● Task
Convert every line of the records into a Markdown table with two columns, Row and Record line, numbering the rows in order and omitting blank lines.

[Dataset entries]
— Start —

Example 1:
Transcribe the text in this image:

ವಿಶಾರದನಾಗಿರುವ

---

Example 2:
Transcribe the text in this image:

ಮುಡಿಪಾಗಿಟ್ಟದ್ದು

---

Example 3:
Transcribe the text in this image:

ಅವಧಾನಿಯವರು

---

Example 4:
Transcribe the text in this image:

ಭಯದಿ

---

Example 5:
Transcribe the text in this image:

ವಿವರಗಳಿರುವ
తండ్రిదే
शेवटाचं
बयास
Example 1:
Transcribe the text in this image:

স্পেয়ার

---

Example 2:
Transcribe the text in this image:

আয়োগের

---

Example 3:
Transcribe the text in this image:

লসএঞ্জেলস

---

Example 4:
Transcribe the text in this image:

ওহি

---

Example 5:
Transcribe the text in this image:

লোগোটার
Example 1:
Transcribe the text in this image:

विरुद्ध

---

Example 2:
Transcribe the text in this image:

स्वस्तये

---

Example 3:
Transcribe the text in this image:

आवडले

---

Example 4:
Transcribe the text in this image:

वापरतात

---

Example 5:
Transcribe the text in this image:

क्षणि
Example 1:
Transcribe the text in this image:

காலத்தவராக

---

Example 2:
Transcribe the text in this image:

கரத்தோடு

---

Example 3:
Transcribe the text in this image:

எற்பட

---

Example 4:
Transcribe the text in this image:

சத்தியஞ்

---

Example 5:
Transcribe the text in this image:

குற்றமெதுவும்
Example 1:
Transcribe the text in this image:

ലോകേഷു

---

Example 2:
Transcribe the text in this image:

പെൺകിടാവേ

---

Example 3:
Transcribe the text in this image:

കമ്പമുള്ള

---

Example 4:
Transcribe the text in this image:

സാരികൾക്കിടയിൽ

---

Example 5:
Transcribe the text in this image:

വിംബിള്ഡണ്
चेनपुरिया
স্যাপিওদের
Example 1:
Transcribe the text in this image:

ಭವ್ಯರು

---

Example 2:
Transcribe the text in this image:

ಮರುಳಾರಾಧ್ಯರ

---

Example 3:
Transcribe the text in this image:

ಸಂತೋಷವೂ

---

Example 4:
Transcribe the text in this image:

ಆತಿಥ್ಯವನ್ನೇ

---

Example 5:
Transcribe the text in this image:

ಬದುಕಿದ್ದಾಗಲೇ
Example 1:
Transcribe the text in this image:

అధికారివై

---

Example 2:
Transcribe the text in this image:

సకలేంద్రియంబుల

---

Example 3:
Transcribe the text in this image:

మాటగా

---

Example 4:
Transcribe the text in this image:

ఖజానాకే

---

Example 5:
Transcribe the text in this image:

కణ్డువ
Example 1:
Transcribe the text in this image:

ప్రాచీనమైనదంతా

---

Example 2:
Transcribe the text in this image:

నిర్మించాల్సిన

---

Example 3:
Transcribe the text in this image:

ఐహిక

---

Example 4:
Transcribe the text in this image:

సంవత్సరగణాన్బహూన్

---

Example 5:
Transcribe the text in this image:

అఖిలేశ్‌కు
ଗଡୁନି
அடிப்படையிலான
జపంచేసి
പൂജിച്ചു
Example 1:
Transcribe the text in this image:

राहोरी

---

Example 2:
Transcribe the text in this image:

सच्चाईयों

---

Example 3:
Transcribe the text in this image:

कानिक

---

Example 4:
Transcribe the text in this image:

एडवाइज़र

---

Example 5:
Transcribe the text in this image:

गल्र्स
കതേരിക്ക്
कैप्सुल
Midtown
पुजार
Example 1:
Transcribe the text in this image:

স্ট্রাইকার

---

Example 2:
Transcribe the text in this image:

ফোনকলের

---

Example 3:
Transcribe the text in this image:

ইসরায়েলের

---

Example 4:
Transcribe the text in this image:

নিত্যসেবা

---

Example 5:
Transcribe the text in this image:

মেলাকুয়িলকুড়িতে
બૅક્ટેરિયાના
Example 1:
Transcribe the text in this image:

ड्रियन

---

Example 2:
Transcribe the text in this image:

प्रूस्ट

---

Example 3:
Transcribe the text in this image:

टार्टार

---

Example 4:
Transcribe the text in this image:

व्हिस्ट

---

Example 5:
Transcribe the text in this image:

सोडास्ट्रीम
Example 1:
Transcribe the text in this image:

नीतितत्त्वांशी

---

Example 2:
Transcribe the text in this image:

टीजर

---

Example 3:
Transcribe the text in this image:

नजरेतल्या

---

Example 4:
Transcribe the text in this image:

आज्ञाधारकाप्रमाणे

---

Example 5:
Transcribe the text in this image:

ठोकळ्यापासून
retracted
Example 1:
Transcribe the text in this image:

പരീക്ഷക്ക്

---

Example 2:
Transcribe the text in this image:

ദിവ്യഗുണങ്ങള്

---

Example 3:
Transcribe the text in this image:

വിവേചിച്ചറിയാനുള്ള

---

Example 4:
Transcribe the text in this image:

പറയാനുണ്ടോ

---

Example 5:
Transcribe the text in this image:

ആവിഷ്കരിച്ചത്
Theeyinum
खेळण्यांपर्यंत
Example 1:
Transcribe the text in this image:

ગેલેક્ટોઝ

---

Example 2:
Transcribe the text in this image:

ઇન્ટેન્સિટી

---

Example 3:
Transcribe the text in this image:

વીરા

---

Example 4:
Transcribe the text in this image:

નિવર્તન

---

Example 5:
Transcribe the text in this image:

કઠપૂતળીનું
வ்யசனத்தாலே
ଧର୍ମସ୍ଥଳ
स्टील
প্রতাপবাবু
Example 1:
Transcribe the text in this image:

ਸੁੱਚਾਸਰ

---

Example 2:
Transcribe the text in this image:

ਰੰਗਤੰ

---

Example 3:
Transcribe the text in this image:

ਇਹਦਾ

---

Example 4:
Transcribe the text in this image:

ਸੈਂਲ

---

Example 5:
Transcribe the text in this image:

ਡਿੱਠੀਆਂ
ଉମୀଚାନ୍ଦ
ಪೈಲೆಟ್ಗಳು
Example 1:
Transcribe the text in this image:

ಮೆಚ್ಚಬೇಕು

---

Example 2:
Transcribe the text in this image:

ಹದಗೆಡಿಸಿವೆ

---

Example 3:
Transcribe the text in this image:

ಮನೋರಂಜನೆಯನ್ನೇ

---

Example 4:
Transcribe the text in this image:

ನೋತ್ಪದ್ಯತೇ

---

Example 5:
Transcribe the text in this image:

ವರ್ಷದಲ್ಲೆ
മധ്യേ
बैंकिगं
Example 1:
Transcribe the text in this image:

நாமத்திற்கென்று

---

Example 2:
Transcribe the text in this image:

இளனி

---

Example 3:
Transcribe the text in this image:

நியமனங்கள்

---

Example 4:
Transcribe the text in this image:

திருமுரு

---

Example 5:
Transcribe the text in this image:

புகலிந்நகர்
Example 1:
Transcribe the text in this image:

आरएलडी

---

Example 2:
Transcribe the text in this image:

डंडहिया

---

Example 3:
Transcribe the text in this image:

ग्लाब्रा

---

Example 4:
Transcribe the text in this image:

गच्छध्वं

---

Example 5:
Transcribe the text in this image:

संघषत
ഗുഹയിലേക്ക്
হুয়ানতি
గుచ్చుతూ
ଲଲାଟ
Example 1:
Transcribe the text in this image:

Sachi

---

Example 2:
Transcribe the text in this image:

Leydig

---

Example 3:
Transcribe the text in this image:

— End —

● Correct answer
| Row | Record line |
|---|---|
| 1 | Example 1: |
| 2 | Transcribe the text in this image: |
| 3 | ವಿಶಾರದನಾಗಿರುವ |
| 4 | --- |
| 5 | Example 2: |
| 6 | Transcribe the text in this image: |
| 7 | ಮುಡಿಪಾಗಿಟ್ಟದ್ದು |
| 8 | --- |
| 9 | Example 3: |
| 10 | Transcribe the text in this image: |
| 11 | ಅವಧಾನಿಯವರು |
| 12 | --- |
| 13 | Example 4: |
| 14 | Transcribe the text in this image: |
| 15 | ಭಯದಿ |
| 16 | --- |
| 17 | Example 5: |
| 18 | Transcribe the text in this image: |
| 19 | ವಿವರಗಳಿರುವ |
| 20 | తండ్రిదే |
| 21 | शेवटाचं |
| 22 | बयास |
| 23 | Example 1: |
| 24 | Transcribe the text in this image: |
| 25 | স্পেয়ার |
| 26 | --- |
| 27 | Example 2: |
| 28 | Transcribe the text in this image: |
| 29 | আয়োগের |
| 30 | --- |
| 31 | Example 3: |
| 32 | Transcribe the text in this image: |
| 33 | লসএঞ্জেলস |
| 34 | --- |
| 35 | Example 4: |
| 36 | Transcribe the text in this image: |
| 37 | ওহি |
| 38 | --- |
| 39 | Example 5: |
| 40 | Transcribe the text in this image: |
| 41 | লোগোটার |
| 42 | Example 1: |
| 43 | Transcribe the text in this image: |
| 44 | विरुद्ध |
| 45 | --- |
| 46 | Example 2: |
| 47 | Transcribe the text in this image: |
| 48 | स्वस्तये |
| 49 | --- |
| 50 | Example 3: |
| 51 | Transcribe the text in this image: |
| 52 | आवडले |
| 53 | --- |
| 54 | Example 4: |
| 55 | Transcribe the text in this image: |
| 56 | वापरतात |
| 57 | --- |
| 58 | Example 5: |
| 59 | Transcribe the text in this image: |
| 60 | क्षणि |
| 61 | Example 1: |
| 62 | Transcribe the text in this image: |
| 63 | காலத்தவராக |
| 64 | --- |
| 65 | Example 2: |
| 66 | Transcribe the text in this image: |
| 67 | கரத்தோடு |
| 68 | --- |
| 69 | Example 3: |
| 70 | Transcribe the text in this image: |
| 71 | எற்பட |
| 72 | --- |
| 73 | Example 4: |
| 74 | Transcribe the text in this image: |
| 75 | சத்தியஞ் |
| 76 | --- |
| 77 | Example 5: |
| 78 | Transcribe the text in this image: |
| 79 | குற்றமெதுவும் |
| 80 | Example 1: |
| 81 | Transcribe the text in this image: |
| 82 | ലോകേഷു |
| 83 | --- |
| 84 | Example 2: |
| 85 | Transcribe the text in this image: |
| 86 | പെൺകിടാവേ |
| 87 | --- |
| 88 | Example 3: |
| 89 | Transcribe the text in this image: |
| 90 | കമ്പമുള്ള |
| 91 | --- |
| 92 | Example 4: |
| 93 | Transcribe the text in this image: |
| 94 | സാരികൾക്കിടയിൽ |
| 95 | --- |
| 96 | Example 5: |
| 97 | Transcribe the text in this image: |
| 98 | വിംബിള്ഡണ് |
| 99 | चेनपुरिया |
| 100 | স্যাপিওদের |
| 101 | Example 1: |
| 102 | Transcribe the text in this image: |
| 103 | ಭವ್ಯರು |
| 104 | --- |
| 105 | Example 2: |
| 106 | Transcribe the text in this image: |
| 107 | ಮರುಳಾರಾಧ್ಯರ |
| 108 | --- |
| 109 | Example 3: |
| 110 | Transcribe the text in this image: |
| 111 | ಸಂತೋಷವೂ |
| 112 | --- |
| 113 | Example 4: |
| 114 | Transcribe the text in this image: |
| 115 | ಆತಿಥ್ಯವನ್ನೇ |
| 116 | --- |
| 117 | Example 5: |
| 118 | Transcribe the text in this image: |
| 119 | ಬದುಕಿದ್ದಾಗಲೇ |
| 120 | Example 1: |
| 121 | Transcribe the text in this image: |
| 122 | అధికారివై |
| 123 | --- |
| 124 | Example 2: |
| 125 | Transcribe the text in this image: |
| 126 | సకలేంద్రియంబుల |
| 127 | --- |
| 128 | Example 3: |
| 129 | Transcribe the text in this image: |
| 130 | మాటగా |
| 131 | --- |
| 132 | Example 4: |
| 133 | Transcribe the text in this image: |
| 134 | ఖజానాకే |
| 135 | --- |
| 136 | Example 5: |
| 137 | Transcribe the text in this image: |
| 138 | కణ్డువ |
| 139 | Example 1: |
| 140 | Transcribe the text in this image: |
| 141 | ప్రాచీనమైనదంతా |
| 142 | --- |
| 143 | Example 2: |
| 144 | Transcribe the text in this image: |
| 145 | నిర్మించాల్సిన |
| 146 | --- |
| 147 | Example 3: |
| 148 | Transcribe the text in this image: |
| 149 | ఐహిక |
| 150 | --- |
| 151 | Example 4: |
| 152 | Transcribe the text in this image: |
| 153 | సంవత్సరగణాన్బహూన్ |
| 154 | --- |
| 155 | Example 5: |
| 156 | Transcribe the text in this image: |
| 157 | అఖిలేశ్‌కు |
| 158 | ଗଡୁନି |
| 159 | அடிப்படையிலான |
| 160 | జపంచేసి |
| 161 | പൂജിച്ചു |
| 162 | Example 1: |
| 163 | Transcribe the text in this image: |
| 164 | राहोरी |
| 165 | --- |
| 166 | Example 2: |
| 167 | Transcribe the text in this image: |
| 168 | सच्चाईयों |
| 169 | --- |
| 170 | Example 3: |
| 171 | Transcribe the text in this image: |
| 172 | कानिक |
| 173 | --- |
| 174 | Example 4: |
| 175 | Transcribe the text in this image: |
| 176 | एडवाइज़र |
| 177 | --- |
| 178 | Example 5: |
| 179 | Transcribe the text in this image: |
| 180 | गल्र्स |
| 181 | കതേരിക്ക് |
| 182 | कैप्सुल |
| 183 | Midtown |
| 184 | पुजार |
| 185 | Example 1: |
| 186 | Transcribe the text in this image: |
| 187 | স্ট্রাইকার |
| 188 | --- |
| 189 | Example 2: |
| 190 | Transcribe the text in this image: |
| 191 | ফোনকলের |
| 192 | --- |
| 193 | Example 3: |
| 194 | Transcribe the text in this image: |
| 195 | ইসরায়েলের |
| 196 | --- |
| 197 | Example 4: |
| 198 | Transcribe the text in this image: |
| 199 | নিত্যসেবা |
| 200 | --- |
| 201 | Example 5: |
| 202 | Transcribe the text in this image: |
| 203 | মেলাকুয়িলকুড়িতে |
| 204 | બૅક્ટેરિયાના |
| 205 | Example 1: |
| 206 | Transcribe the text in this image: |
| 207 | ड्रियन |
| 208 | --- |
| 209 | Example 2: |
| 210 | Transcribe the text in this image: |
| 211 | प्रूस्ट |
| 212 | --- |
| 213 | Example 3: |
| 214 | Transcribe the text in this image: |
| 215 | टार्टार |
| 216 | --- |
| 217 | Example 4: |
| 218 | Transcribe the text in this image: |
| 219 | व्हिस्ट |
| 220 | --- |
| 221 | Example 5: |
| 222 | Transcribe the text in this image: |
| 223 | सोडास्ट्रीम |
| 224 | Example 1: |
| 225 | Transcribe the text in this image: |
| 226 | नीतितत्त्वांशी |
| 227 | --- |
| 228 | Example 2: |
| 229 | Transcribe the text in this image: |
| 230 | टीजर |
| 231 | --- |
| 232 | Example 3: |
| 233 | Transcribe the text in this image: |
| 234 | नजरेतल्या |
| 235 | --- |
| 236 | Example 4: |
| 237 | Transcribe the text in this image: |
| 238 | आज्ञाधारकाप्रमाणे |
| 239 | --- |
| 240 | Example 5: |
| 241 | Transcribe the text in this image: |
| 242 | ठोकळ्यापासून |
| 243 | retracted |
| 244 | Example 1: |
| 245 | Transcribe the text in this image: |
| 246 | പരീക്ഷക്ക് |
| 247 | --- |
| 248 | Example 2: |
| 249 | Transcribe the text in this image: |
| 250 | ദിവ്യഗുണങ്ങള് |
| 251 | --- |
| 252 | Example 3: |
| 253 | Transcribe the text in this image: |
| 254 | വിവേചിച്ചറിയാനുള്ള |
| 255 | --- |
| 256 | Example 4: |
| 257 | Transcribe the text in this image: |
| 258 | പറയാനുണ്ടോ |
| 259 | --- |
| 260 | Example 5: |
| 261 | Transcribe the text in this image: |
| 262 | ആവിഷ്കരിച്ചത് |
| 263 | Theeyinum |
| 264 | खेळण्यांपर्यंत |
| 265 | Example 1: |
| 266 | Transcribe the text in this image: |
| 267 | ગેલેક્ટોઝ |
| 268 | --- |
| 269 | Example 2: |
| 270 | Transcribe the text in this image: |
| 271 | ઇન્ટેન્સિટી |
| 272 | --- |
| 273 | Example 3: |
| 274 | Transcribe the text in this image: |
| 275 | વીરા |
| 276 | --- |
| 277 | Example 4: |
| 278 | Transcribe the text in this image: |
| 279 | નિવર્તન |
| 280 | --- |
| 281 | Example 5: |
| 282 | Transcribe the text in this image: |
| 283 | કઠપૂતળીનું |
| 284 | வ்யசனத்தாலே |
| 285 | ଧର୍ମସ୍ଥଳ |
| 286 | स्टील |
| 287 | প্রতাপবাবু |
| 288 | Example 1: |
| 289 | Transcribe the text in this image: |
| 290 | ਸੁੱਚਾਸਰ |
| 291 | --- |
| 292 | Example 2: |
| 293 | Transcribe the text in this image: |
| 294 | ਰੰਗਤੰ |
| 295 | --- |
| 296 | Example 3: |
| 297 | Transcribe the text in this image: |
| 298 | ਇਹਦਾ |
| 299 | --- |
| 300 | Example 4: |
| 301 | Transcribe the text in this image: |
| 302 | ਸੈਂਲ |
| 303 | --- |
| 304 | Example 5: |
| 305 | Transcribe the text in this image: |
| 306 | ਡਿੱਠੀਆਂ |
| 307 | ଉମୀଚାନ୍ଦ |
| 308 | ಪೈಲೆಟ್ಗಳು |
| 309 | Example 1: |
| 310 | Transcribe the text in this image: |
| 311 | ಮೆಚ್ಚಬೇಕು |
| 312 | --- |
| 313 | Example 2: |
| 314 | Transcribe the text in this image: |
| 315 | ಹದಗೆಡಿಸಿವೆ |
| 316 | --- |
| 317 | Example 3: |
| 318 | Transcribe the text in this image: |
| 319 | ಮನೋರಂಜನೆಯನ್ನೇ |
| 320 | --- |
| 321 | Example 4: |
| 322 | Transcribe the text in this image: |
| 323 | ನೋತ್ಪದ್ಯತೇ |
| 324 | --- |
| 325 | Example 5: |
| 326 | Transcribe the text in this image: |
| 327 | ವರ್ಷದಲ್ಲೆ |
| 328 | മധ്യേ |
| 329 | बैंकिगं |
| 330 | Example 1: |
| 331 | Transcribe the text in this image: |
| 332 | நாமத்திற்கென்று |
| 333 | --- |
| 334 | Example 2: |
| 335 | Transcribe the text in this image: |
| 336 | இளனி |
| 337 | --- |
| 338 | Example 3: |
| 339 | Transcribe the text in this image: |
| 340 | நியமனங்கள் |
| 341 | --- |
| 342 | Example 4: |
| 343 | Transcribe the text in this image: |
| 344 | திருமுரு |
| 345 | --- |
| 346 | Example 5: |
| 347 | Transcribe the text in this image: |
| 348 | புகலிந்நகர் |
| 349 | Example 1: |
| 350 | Transcribe the text in this image: |
| 351 | आरएलडी |
| 352 | --- |
| 353 | Example 2: |
| 354 | Transcribe the text in this image: |
| 355 | डंडहिया |
| 356 | --- |
| 357 | Example 3: |
| 358 | Transcribe the text in this image: |
| 359 | ग्लाब्रा |
| 360 | --- |
| 361 | Example 4: |
| 362 | Transcribe the text in this image: |
| 363 | गच्छध्वं |
| 364 | --- |
| 365 | Example 5: |
| 366 | Transcribe the text in this image: |
| 367 | संघषत |
| 368 | ഗുഹയിലേക്ക് |
| 369 | হুয়ানতি |
| 370 | గుచ్చుతూ |
| 371 | ଲଲାଟ |
| 372 | Example 1: |
| 373 | Transcribe the text in this image: |
| 374 | Sachi |
| 375 | --- |
| 376 | Example 2: |
| 377 | Transcribe the text in this image: |
| 378 | Leydig |
| 379 | --- |
| 380 | Example 3: |
| 381 | Transcribe the text in this image: |